Surrounded by blessings and ceremonial dances, a second Indigenous pole was brought down at the Royal BC Museum in Victoria.
The pole brought down on Wednesday is a replica Haida mortuary pole carved by renowned carver Mungo Martin in 1955.
The mortuary pole was originally carved to mark a grim event in the First Nation’s history.
A young and high-ranking Haida woman was murdered just off of Vancouver Island. Her remains were brought back to the small village of Tanu, in Haida Gwaii, where the pole was carved and her remains were set in it.
“These poles are important to us because they are the final resting place of people of high rank,” said Allan Davidson, hereditary Chief of the St’langng Laanaas First Nation on Haida Gwaii.
“To bring this home for us is significant, so that this piece can also be finally laid to rest.”
This is the last pole that will come down at Victoria's Thunderbird Park.
On May 31, another pole was removed for shipment back to its final resting place in Fort Rupert by wishes of the Mungo Martin family.
Both poles were suffering from internal rot and had started to become a safety risk. But the move is also part of a bigger repatriation project by the Royal BC Museum.
The project's goal is to return many sacred and important artifacts to their rightful Indigenous owners.

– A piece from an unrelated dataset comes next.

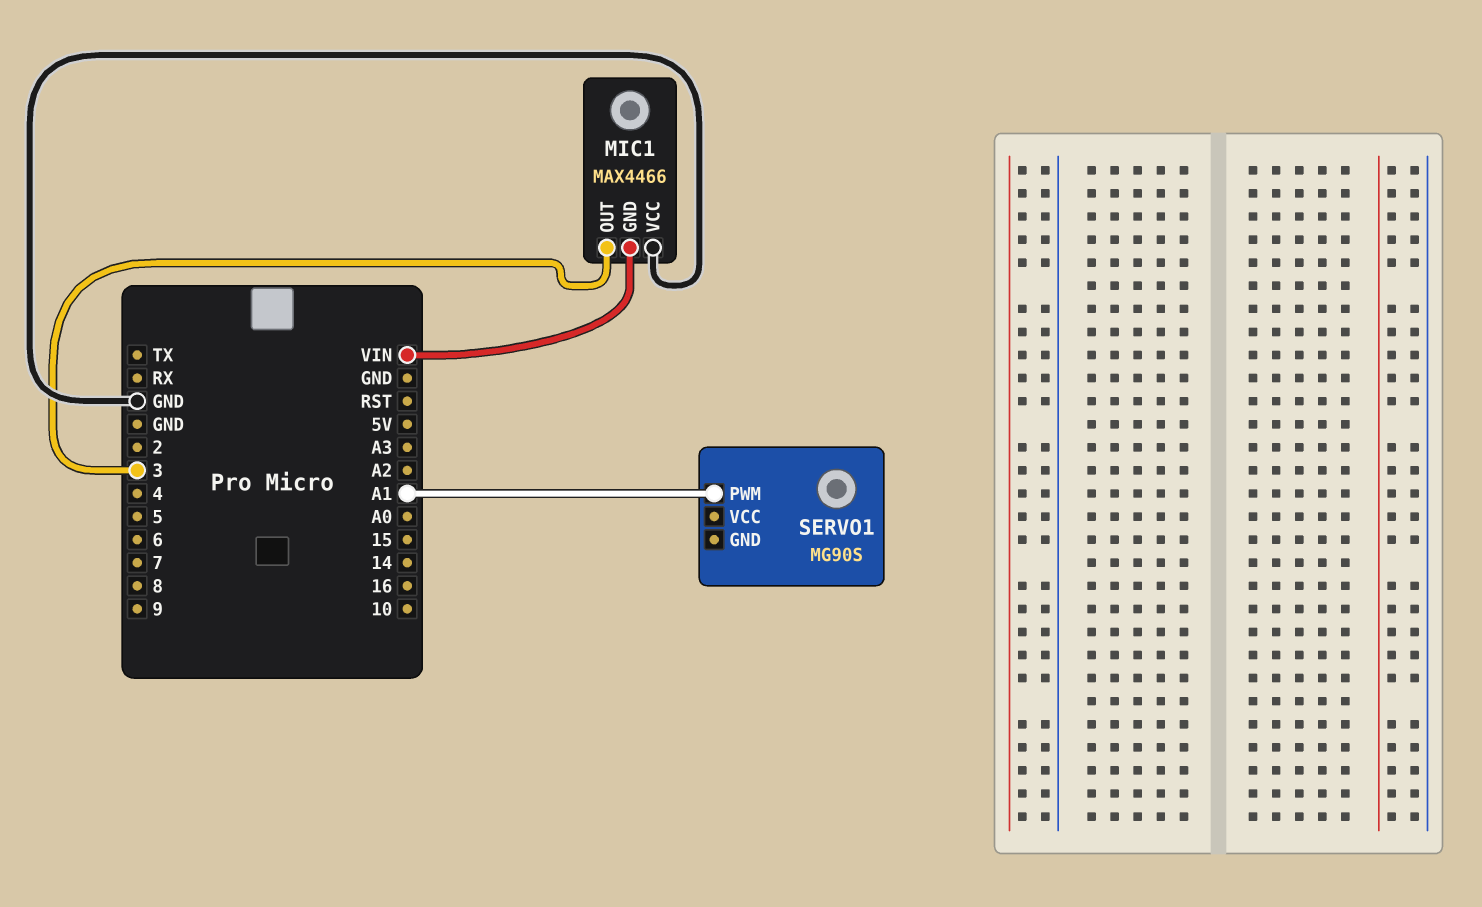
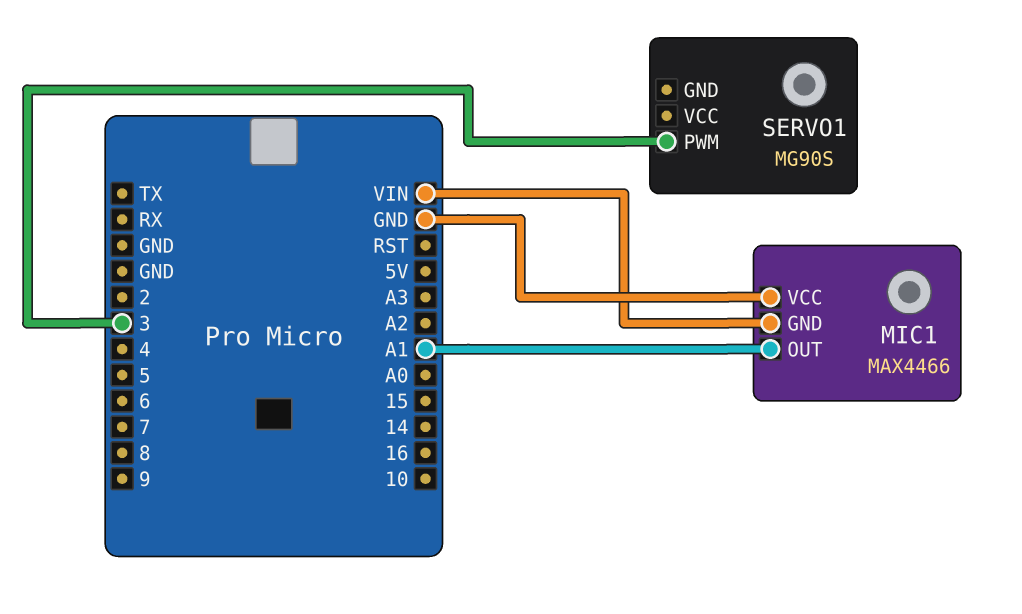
MIC1 pin OUT: 3 -> A1
SERVO1 pin PWM: A1 -> 3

“Repatriation has been going on at this museum for a long time and continuing those relationships with Indigenous people is so important,” said Lucy Bell, head of Indigenous collections and repatriation at the museum.
“So when the Indigenous communities tell us to lay a pole back to earth, we have to listen to that and honour those wishes.”
The two poles will now be shipped to the remote northern community and laid down in a scared space. There they will be left to decompose and become one with the earth again.